Otro ejemplo de metáfora de clasificación espacial. |
Atraviesas
pasillos y puertas siguiendo las indicaciones de los carteles hasta
que consigues dar con el compartimento en el que se atienden
cuestiones como la tuya. Aquí hay un mostrador con una mampara de
cristal tras la cual hay tres personas introduciendo datos en los
ordenadores. Te apoyas en el mostrador, pero nadie parece fijarse en
ti. Carraspeas. Una mujer levanta la mirada de la pantalla y se
acerca a ti con paso perezoso.
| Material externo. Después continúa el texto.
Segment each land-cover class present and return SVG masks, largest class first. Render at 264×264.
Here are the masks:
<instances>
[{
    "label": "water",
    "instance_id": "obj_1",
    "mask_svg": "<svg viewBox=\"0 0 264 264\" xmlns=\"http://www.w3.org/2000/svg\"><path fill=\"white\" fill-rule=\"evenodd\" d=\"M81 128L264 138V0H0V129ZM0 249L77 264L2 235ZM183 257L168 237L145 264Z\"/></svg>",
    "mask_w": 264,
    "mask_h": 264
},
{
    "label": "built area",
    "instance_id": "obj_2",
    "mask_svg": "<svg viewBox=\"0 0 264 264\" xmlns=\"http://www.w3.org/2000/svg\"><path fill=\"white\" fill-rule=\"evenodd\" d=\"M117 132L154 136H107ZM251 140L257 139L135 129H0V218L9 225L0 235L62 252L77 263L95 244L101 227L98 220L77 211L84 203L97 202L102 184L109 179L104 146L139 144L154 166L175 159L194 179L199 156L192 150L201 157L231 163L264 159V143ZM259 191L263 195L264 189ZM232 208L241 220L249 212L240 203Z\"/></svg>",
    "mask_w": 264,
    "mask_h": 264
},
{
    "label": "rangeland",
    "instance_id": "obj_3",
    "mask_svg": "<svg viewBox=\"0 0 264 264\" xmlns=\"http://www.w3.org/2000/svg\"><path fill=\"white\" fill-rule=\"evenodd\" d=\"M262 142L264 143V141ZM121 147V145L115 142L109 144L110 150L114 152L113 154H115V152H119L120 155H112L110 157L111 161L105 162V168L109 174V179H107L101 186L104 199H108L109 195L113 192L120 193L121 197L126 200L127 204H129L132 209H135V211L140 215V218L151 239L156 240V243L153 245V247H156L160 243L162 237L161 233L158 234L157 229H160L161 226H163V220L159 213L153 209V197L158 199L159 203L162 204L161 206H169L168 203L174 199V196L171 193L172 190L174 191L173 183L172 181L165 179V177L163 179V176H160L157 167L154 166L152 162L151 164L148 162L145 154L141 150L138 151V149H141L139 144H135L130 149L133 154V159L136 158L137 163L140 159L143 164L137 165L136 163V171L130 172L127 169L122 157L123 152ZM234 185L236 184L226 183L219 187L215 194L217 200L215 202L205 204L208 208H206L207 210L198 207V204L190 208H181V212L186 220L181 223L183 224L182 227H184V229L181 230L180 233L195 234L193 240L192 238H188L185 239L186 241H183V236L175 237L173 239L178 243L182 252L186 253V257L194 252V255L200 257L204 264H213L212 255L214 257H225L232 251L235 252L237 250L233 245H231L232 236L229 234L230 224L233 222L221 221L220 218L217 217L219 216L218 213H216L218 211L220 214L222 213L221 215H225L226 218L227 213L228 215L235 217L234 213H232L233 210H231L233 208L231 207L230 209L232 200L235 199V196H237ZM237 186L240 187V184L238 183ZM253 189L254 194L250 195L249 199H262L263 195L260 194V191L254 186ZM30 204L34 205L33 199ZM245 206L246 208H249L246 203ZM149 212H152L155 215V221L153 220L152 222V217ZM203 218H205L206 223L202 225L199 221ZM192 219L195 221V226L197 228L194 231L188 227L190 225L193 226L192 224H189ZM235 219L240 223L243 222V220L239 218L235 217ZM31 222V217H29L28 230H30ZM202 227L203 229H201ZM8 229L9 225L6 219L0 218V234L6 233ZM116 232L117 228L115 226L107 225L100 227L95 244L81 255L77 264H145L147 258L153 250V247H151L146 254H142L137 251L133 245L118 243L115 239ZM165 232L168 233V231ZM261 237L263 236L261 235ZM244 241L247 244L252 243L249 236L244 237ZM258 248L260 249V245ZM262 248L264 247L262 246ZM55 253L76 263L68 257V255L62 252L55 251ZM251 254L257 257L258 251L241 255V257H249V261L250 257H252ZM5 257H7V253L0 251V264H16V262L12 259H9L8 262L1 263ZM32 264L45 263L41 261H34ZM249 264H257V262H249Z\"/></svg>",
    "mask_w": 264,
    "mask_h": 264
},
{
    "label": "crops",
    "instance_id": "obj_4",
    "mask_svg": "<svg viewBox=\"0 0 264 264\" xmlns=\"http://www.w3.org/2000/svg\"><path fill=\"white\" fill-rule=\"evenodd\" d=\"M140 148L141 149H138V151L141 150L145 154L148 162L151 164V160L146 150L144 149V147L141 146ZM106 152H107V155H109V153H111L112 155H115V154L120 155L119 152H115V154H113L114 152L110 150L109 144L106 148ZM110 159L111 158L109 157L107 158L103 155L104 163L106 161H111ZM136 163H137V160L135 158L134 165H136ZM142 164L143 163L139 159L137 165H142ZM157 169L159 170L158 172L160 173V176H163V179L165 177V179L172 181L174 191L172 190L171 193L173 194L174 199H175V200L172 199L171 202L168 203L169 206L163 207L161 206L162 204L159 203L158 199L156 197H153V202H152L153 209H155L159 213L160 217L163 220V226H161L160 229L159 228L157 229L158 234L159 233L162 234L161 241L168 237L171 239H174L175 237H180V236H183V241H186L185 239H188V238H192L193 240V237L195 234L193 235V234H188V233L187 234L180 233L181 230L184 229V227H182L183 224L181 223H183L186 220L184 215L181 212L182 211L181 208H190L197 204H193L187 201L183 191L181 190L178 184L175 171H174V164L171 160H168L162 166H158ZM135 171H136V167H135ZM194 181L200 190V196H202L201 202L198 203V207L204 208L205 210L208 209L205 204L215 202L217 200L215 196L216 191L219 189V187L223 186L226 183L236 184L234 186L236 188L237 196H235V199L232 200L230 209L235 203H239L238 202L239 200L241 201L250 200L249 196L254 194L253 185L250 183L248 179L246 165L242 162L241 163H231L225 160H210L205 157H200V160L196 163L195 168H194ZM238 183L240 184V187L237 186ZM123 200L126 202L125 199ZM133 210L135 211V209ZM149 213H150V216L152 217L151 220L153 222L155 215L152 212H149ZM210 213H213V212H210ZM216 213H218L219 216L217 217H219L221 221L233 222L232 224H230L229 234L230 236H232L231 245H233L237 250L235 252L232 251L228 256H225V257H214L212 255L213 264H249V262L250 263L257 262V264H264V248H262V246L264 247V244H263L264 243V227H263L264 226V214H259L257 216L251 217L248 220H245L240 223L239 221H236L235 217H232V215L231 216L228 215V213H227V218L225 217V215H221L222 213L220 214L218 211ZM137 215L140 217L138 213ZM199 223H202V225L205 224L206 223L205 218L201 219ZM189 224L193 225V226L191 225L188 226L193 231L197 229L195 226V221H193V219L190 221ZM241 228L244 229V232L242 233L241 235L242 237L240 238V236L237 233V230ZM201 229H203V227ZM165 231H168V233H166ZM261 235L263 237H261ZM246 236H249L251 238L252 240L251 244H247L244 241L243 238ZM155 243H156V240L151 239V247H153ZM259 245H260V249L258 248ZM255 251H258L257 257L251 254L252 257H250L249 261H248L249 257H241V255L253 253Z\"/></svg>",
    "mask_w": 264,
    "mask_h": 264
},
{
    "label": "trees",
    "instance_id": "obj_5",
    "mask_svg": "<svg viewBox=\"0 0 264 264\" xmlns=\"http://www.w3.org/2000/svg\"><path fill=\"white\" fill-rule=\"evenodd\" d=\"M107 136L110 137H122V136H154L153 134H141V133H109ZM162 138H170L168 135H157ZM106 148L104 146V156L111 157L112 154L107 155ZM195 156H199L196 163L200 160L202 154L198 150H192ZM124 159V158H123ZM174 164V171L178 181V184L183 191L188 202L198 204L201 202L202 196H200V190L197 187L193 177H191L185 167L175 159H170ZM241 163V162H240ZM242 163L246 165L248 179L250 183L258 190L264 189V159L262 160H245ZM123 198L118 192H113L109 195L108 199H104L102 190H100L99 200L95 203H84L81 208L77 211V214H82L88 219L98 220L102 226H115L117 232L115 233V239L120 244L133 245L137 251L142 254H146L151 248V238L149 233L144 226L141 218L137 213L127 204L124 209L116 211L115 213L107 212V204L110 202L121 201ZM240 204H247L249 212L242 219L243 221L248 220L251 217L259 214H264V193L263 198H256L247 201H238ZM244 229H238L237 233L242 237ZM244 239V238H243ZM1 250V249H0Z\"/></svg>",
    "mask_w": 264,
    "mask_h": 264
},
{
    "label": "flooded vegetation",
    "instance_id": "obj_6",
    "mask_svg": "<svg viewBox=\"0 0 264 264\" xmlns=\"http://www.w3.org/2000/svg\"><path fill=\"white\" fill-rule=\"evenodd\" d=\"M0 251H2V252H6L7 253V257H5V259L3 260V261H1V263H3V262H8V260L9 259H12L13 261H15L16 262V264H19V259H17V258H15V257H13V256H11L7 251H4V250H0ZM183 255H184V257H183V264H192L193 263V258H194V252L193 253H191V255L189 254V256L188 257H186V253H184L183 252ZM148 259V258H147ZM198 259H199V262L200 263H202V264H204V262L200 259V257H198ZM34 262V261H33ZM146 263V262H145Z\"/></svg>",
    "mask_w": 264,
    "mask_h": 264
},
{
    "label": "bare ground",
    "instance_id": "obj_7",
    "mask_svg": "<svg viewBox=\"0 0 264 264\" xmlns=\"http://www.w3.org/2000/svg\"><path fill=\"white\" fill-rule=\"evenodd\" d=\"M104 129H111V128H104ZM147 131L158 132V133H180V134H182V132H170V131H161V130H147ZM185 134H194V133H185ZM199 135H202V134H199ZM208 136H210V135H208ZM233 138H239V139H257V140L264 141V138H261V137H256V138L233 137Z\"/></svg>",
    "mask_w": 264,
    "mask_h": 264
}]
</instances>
El intercambio es rápido. Tú
requieres una información y ella te la da y tu problema se soluciona
apenas rellenando un formulario. Te sientes aliviado y hasta casi
alegre, porque este problema te había estado agobiando durante las
últimas dos semanas. Sin embargo, no expresas tus sentimientos más
allá de un gracias frío y cortés dirigido a la funcionaria, porque
ambos sabéis que las normas de la interacción en un no lugar como
este se rigen por la profesionalidad y las convenciones .
Todo
esto de los no lugares no nos importaría si fuésemos budistas,
hinduistas o miembros de cualquier culto que practica la aniquilación
del individuo. Pero no. Somos europeos capitalistas, hijos de esa
civilización que se dio en llamar occidente del bienestar.
Capitalismo de mercado, una suerte de organización cultural que
valora el individuo ante todo. Nos sentimos desazonados ante esta
hiperexposición a los espacios de la soledad y el anonimato. Por eso
colocamos la foto de nuestra familia en el escritorio de la oficina
en un intento desesperado de reivindicar que esa mesa fría e
impersonal es nuestra y no de cualquier otro; nuestro coche, que ha
salido de la fábrica exactamente igual que los otros 20000 del mismo
modelo, se convierte en una proyección de nuestras personalidades
cuando lo decoramos con una cinta colgada del espejo retrovisor o una
pegatina reivindicativa de alguna ciudad en la que hemos veraneado;
tratamos por su nombre de pila a la cajera del supermercado y al
director de la sucursal bancaria como si entre nosotros hubiese algo
más que una relación comercial basada en el contrato; y, en
definitiva, nos esforzamos en levantar la pata y marcar territorio
con la única intención de repersonalizar estos no lugares y afirmar
nuestra identidad.
Ejemplos de levantar la para para marcar:
Al mismo tiempo, sentimos la necesidad de volver
al barrio, a casa, a esos espacios donde la gente nos conoce y somos
alguien. Nos gusta bajar a la calle y saludar a la gente por su
nombre y que, a su vez, ellos también nos saluden. Necesitamos
entrar en el bar y pedir "lo de siempre" porque el camarero
conoce nuestros gustos, que son nuestros, propios y personales, no un
molde estándar en el que encajar a cientos de miles de personas.
Eso
que escribí no era una idea original. Son los no lugares de Marc
Augé y puede encontrarse referencias a este concepto en cualquier
libro de antropología medianamente moderno. Lo que yo me preguntaba
era quién soy yo. ¿Cuál es esa identidad que me esfuerzo en no
perder en los no lugares? ¿Quién es Curro? ¿Quién es Vera? ¿Quién
es Marta? ¿Y Sabela? ¿Y Shela? ¿Y Eva?
Para
tratar de responder a todo esto le dedicaremos dos horas semanales y
esta pequeña colección de ensayos que espero que nos den los
instrumentos necesarios para poder conocernos un poco mejor.
Fantástico,no se como he topado este blog, pero voy a leerme todos tus ensayos
ResponderEliminarMuchas gracias. Supongo que no te topaste antes con este blog porque la verdad es que no lo muevo mucho por las redes. Me limito a publicar posts y nada más. Me alegro mucho de que te guste, de verdad.